# lumbar hydration with shoulder straps



## fishwrinkle (Jul 11, 2012)

what's out there other than camelbak and henty? i can't run fanny packs as i've tried and they don't stay put. i'm basically looking for a fanny pack with shoulder straps. camelbak skyline has my eye as the henty is all loops and minimal pockets. source used to make one but looks like that went to the way side. not looking to take much, but keys phone and minimalist tools. i love riding without a pack, but my new bike doesn't allow much of a water bottle to be mounted. hopefully there's other choices.


----------



## cxrcr (Feb 19, 2004)

Try Wingnut Gear out of NY. I hate riding with Camelback style hydration and have found the Wingnut pack is perfect for long epic rides when I can’t use only bottles.


----------



## fishwrinkle (Jul 11, 2012)

sweet, thank you. what model are you running and what distances are you riding? i'm leaning towards 3.0, but i just saw that they charge additional $25 for bladder. could i use my old 2L camelbak bladder w/o it being too sloppy? $200 for a minimalist backpack is steep, but i'll pay the 175 for no bladder if the pack will work with my existing bladder. i'll pay more for usa made but at a point it becomes too much


----------



## cxrcr (Feb 19, 2004)

Ours didn’t come with bladders but that was almost 10yrs ago. We have a race pack and one similar to the 2.0 but looks slightly smaller. Used on everything from 45-60 mile rides but that is usually supplemented by bottles on bike and being well hydrated at the start.


----------



## acoustic101 (Jan 31, 2009)

Been using Wingnut packs for many years. Use the 3.0 for long rides of 40 plus miles. Most bladders will fit fine. I use my platypus "Big Mouth" 3 liter bladder. I can get most of the weight low on my hips. Also love the wing pockets for grabbing stuff without taking off the pack. I've yet to find anything I like better for long rides.


----------



## cacatous (Dec 1, 2013)

I love my Henty, what don't you like about them?


----------



## fishwrinkle (Jul 11, 2012)

hambocairns said:


> I love my Henty, what don't you like about them?

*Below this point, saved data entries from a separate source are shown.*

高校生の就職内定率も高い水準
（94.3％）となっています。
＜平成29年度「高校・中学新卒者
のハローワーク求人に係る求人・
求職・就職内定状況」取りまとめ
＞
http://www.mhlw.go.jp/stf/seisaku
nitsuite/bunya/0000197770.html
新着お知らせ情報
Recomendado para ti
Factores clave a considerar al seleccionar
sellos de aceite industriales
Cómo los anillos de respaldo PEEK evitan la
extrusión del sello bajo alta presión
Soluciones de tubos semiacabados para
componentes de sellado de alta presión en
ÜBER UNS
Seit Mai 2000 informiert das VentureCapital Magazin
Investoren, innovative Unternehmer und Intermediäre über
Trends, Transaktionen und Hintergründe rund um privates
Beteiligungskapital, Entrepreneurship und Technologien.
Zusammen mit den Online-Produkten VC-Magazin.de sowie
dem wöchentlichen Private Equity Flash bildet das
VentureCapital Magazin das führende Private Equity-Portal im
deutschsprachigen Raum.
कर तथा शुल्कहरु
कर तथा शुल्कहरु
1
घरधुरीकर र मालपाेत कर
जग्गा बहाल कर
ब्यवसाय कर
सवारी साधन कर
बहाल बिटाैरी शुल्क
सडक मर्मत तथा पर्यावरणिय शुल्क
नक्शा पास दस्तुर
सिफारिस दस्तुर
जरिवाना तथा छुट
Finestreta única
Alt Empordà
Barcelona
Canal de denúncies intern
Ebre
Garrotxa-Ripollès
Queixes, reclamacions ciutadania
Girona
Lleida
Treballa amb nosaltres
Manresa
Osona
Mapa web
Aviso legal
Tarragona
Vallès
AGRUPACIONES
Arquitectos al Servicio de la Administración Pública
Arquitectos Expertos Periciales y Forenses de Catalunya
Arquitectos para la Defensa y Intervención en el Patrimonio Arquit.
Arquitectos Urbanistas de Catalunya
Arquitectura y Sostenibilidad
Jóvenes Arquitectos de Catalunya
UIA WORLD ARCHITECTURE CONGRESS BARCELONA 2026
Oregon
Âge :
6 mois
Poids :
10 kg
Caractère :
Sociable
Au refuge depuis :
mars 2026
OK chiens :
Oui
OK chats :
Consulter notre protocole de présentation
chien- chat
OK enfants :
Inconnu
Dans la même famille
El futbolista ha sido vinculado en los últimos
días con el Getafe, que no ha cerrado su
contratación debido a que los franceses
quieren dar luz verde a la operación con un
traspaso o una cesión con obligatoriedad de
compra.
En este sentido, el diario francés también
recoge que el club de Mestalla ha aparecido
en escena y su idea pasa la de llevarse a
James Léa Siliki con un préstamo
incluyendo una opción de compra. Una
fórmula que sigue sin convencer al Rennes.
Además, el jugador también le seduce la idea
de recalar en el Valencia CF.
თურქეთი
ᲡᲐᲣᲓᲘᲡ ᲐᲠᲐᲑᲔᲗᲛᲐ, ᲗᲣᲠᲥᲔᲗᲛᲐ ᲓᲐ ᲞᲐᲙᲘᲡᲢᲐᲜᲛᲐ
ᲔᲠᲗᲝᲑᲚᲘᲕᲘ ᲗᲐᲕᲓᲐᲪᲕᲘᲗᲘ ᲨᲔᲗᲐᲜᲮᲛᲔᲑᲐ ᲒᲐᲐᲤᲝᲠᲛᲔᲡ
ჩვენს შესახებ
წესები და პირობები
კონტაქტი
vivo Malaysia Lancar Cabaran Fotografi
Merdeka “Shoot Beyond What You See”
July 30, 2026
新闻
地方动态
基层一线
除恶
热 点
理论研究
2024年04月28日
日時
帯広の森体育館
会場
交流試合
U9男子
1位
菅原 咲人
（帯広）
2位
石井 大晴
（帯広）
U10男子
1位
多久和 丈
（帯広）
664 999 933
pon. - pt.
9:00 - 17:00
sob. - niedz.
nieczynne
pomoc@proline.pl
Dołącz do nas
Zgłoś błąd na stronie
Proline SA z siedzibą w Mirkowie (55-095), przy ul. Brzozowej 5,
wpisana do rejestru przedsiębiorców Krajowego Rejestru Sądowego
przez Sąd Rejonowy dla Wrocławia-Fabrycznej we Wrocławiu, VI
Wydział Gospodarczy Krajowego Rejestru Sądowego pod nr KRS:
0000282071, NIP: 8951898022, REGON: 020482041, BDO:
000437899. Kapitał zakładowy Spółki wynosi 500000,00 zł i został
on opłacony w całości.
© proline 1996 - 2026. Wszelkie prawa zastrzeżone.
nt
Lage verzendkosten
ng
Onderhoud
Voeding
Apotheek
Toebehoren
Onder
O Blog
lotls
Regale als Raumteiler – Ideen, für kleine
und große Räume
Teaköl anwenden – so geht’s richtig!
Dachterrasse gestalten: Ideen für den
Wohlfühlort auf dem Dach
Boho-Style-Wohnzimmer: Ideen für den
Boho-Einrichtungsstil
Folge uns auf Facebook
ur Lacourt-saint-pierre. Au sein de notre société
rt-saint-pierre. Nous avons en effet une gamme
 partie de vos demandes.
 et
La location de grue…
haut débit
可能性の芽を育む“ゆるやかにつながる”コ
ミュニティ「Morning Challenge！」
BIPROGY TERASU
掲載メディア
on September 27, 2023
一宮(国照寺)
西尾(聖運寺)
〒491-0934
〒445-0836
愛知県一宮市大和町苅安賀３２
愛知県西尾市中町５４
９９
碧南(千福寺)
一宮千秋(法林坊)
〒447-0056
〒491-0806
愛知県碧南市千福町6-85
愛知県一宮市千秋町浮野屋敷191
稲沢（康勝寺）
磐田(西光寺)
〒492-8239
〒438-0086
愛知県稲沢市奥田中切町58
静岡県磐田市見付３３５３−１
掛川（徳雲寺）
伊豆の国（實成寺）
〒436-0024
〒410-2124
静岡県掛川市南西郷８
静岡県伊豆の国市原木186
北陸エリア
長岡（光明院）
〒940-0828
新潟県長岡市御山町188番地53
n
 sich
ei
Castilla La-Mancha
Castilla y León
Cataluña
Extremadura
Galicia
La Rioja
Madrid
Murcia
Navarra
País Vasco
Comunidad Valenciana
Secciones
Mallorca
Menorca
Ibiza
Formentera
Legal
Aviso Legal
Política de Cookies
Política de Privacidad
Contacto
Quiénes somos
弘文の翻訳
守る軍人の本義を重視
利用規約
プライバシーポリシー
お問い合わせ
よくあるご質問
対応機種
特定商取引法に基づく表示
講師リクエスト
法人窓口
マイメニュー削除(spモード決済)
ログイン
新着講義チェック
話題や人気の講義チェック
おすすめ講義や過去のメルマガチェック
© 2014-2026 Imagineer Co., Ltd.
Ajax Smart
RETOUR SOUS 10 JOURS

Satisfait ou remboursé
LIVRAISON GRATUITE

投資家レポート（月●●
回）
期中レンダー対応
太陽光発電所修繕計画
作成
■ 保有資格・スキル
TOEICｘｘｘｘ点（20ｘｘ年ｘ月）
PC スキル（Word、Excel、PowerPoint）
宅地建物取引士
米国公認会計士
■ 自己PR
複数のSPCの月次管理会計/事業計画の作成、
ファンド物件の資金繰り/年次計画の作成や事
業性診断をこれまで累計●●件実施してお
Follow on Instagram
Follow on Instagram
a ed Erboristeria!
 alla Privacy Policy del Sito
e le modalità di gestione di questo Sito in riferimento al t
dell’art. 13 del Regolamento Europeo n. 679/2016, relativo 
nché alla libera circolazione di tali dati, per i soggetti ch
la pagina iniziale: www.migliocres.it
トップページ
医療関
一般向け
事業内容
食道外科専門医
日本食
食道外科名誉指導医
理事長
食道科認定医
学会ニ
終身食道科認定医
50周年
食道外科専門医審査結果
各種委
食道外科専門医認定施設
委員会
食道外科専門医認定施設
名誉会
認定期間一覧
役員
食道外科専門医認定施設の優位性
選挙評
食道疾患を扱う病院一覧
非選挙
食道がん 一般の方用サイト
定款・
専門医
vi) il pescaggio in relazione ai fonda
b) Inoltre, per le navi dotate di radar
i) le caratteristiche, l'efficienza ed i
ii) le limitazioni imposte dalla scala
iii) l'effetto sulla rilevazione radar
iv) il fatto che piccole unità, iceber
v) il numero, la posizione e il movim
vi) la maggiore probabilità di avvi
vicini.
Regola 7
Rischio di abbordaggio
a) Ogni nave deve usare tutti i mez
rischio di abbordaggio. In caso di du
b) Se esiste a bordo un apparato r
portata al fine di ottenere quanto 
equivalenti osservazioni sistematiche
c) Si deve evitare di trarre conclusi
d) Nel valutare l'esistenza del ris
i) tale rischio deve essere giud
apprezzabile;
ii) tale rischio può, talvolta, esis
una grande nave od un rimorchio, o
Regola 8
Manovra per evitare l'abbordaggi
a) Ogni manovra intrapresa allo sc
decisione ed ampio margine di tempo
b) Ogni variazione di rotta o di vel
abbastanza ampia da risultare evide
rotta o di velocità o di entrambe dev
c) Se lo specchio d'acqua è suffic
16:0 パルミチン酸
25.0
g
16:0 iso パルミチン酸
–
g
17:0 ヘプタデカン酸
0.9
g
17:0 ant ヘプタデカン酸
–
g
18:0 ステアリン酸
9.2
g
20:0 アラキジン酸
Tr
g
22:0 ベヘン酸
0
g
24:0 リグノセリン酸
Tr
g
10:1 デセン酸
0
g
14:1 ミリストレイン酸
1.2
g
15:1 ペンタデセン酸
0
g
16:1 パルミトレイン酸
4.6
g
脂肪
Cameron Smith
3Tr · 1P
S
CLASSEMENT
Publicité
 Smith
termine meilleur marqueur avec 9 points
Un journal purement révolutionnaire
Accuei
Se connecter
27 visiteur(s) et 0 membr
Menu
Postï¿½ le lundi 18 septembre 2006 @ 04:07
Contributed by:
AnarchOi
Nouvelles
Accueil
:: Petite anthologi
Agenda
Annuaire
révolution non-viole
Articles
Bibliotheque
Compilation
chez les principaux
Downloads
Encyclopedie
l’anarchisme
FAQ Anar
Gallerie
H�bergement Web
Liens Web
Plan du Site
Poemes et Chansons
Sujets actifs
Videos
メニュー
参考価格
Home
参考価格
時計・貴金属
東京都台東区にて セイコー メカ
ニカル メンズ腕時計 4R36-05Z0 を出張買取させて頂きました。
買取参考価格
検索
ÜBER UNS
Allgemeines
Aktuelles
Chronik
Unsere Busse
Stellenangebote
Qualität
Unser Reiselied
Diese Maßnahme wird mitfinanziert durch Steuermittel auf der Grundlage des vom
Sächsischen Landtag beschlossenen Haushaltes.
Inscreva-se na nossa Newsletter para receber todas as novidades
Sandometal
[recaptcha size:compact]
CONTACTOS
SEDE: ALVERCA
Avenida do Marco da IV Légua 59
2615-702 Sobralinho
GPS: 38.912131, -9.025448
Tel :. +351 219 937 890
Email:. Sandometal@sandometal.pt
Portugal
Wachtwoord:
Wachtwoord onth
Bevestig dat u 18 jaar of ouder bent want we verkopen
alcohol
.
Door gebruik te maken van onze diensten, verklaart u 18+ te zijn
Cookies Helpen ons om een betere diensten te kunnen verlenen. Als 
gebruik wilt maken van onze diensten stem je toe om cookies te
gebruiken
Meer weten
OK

lack of pockets from what i could tell online. went the camelbak skyline and it's pretty decent with lots of storage for a bag of its size


----------



## cacatous (Dec 1, 2013)

fishwrinkle said:


> lack of pockets from what i could tell online. went the camelbak skyline and it's pretty decent with lots of storage for a bag of its size


Ah ok, I find it carries everything I need -

Mini pump, Stands DART, tyre pressure gauge, mini tool, snack bar, water pack, first aid kit.

I live in the tropics so I don't need to store a jacket or anything like that.


----------